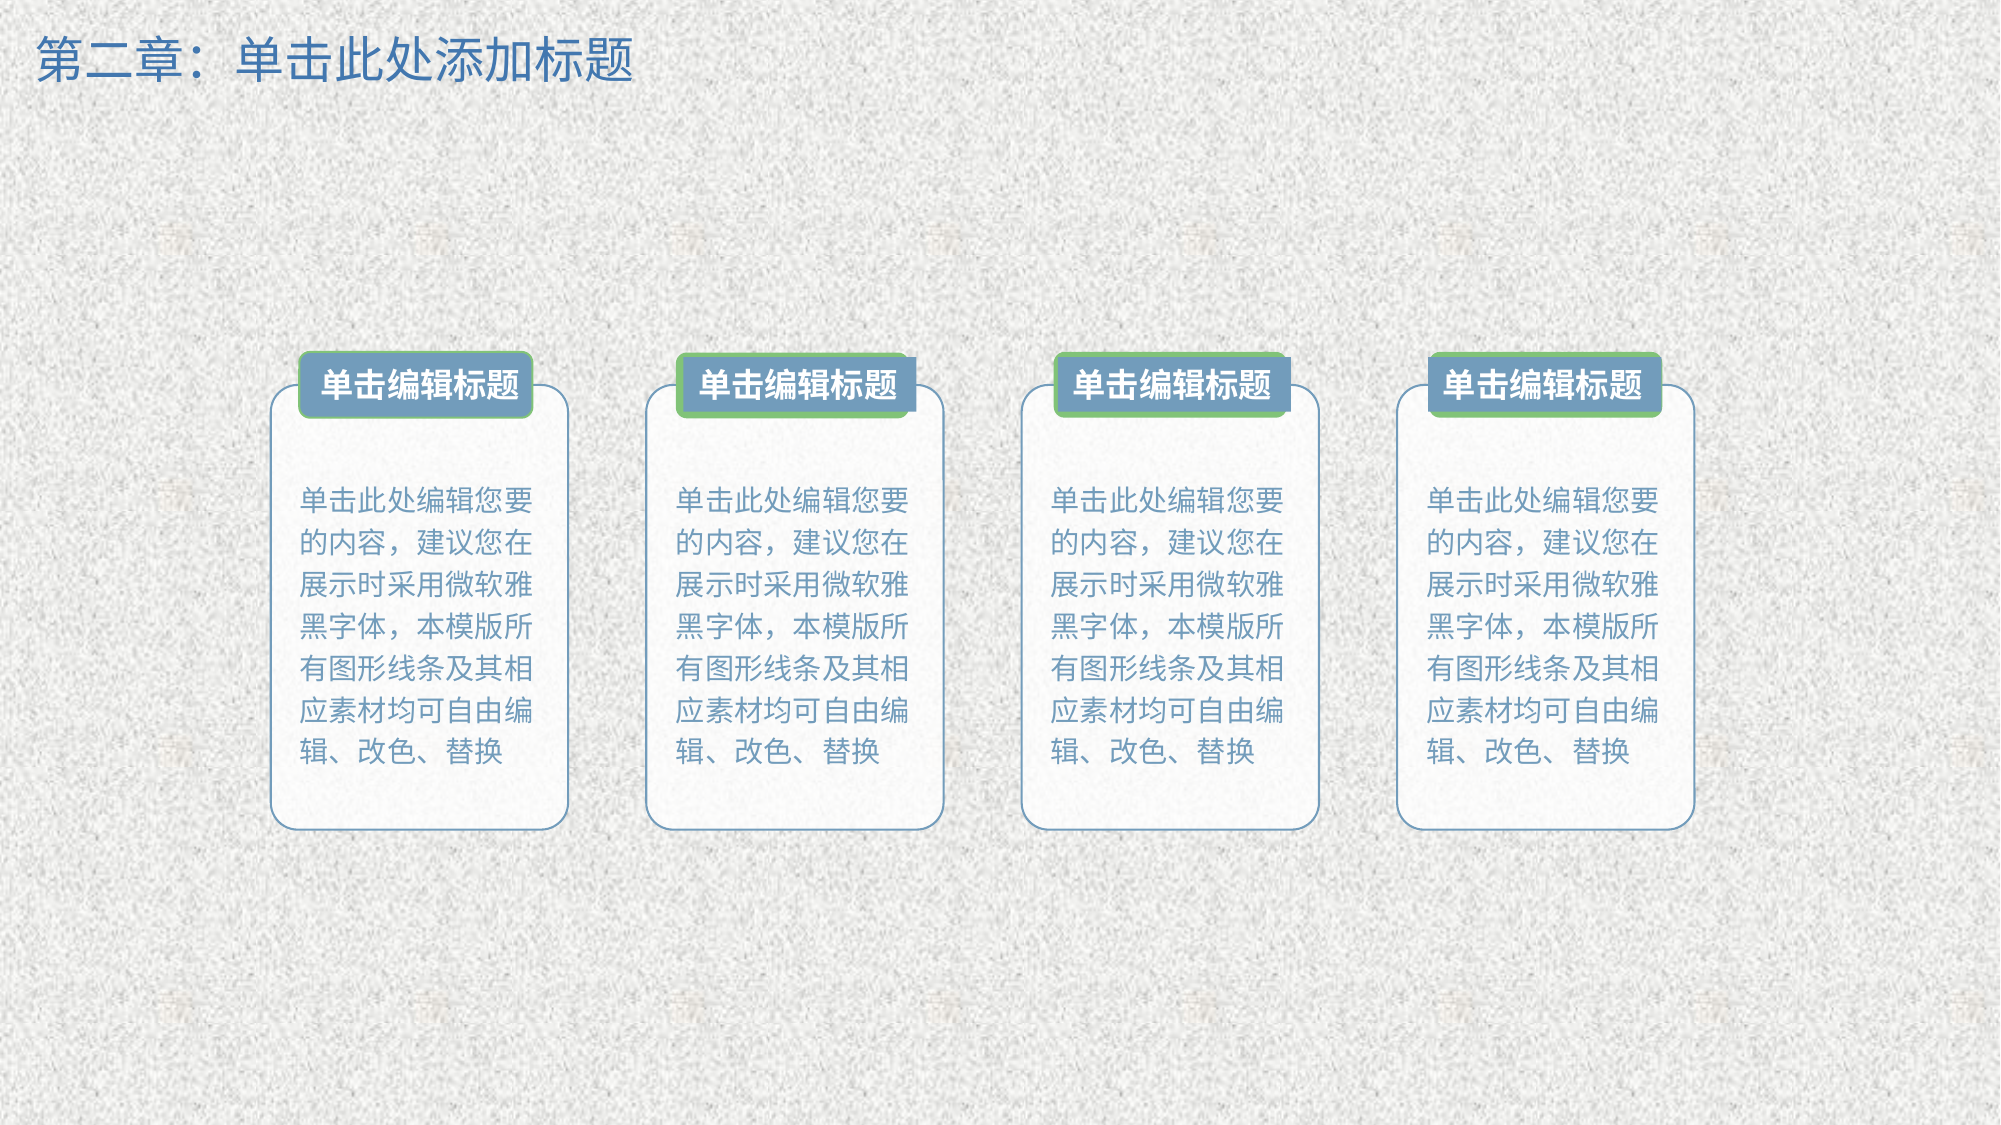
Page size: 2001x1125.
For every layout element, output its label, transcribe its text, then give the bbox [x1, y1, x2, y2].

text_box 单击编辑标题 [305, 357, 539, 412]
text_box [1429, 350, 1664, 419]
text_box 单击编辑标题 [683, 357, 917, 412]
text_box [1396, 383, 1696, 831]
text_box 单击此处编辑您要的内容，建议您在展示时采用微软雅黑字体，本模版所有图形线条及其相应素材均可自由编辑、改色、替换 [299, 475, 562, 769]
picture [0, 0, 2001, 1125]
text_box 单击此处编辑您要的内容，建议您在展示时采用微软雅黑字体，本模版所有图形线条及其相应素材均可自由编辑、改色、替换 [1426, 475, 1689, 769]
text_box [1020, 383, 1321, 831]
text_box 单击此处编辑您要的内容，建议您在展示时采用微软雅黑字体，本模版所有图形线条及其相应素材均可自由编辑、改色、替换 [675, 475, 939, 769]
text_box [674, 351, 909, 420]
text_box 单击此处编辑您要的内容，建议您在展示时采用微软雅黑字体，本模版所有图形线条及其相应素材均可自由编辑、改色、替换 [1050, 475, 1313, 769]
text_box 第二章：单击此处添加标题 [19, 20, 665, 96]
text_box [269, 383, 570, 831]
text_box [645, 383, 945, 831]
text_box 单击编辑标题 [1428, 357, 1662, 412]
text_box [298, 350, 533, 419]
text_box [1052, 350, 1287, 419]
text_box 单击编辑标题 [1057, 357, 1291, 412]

→ WHAT IS BEING ASKED:
Each line of the entries where the string "单击编辑标题" occurs should be shown.

→ TASK RESPONSE:
text_box 单击编辑标题 [305, 357, 539, 412]
text_box 单击编辑标题 [683, 357, 917, 412]
text_box 单击编辑标题 [1428, 357, 1662, 412]
text_box 单击编辑标题 [1057, 357, 1291, 412]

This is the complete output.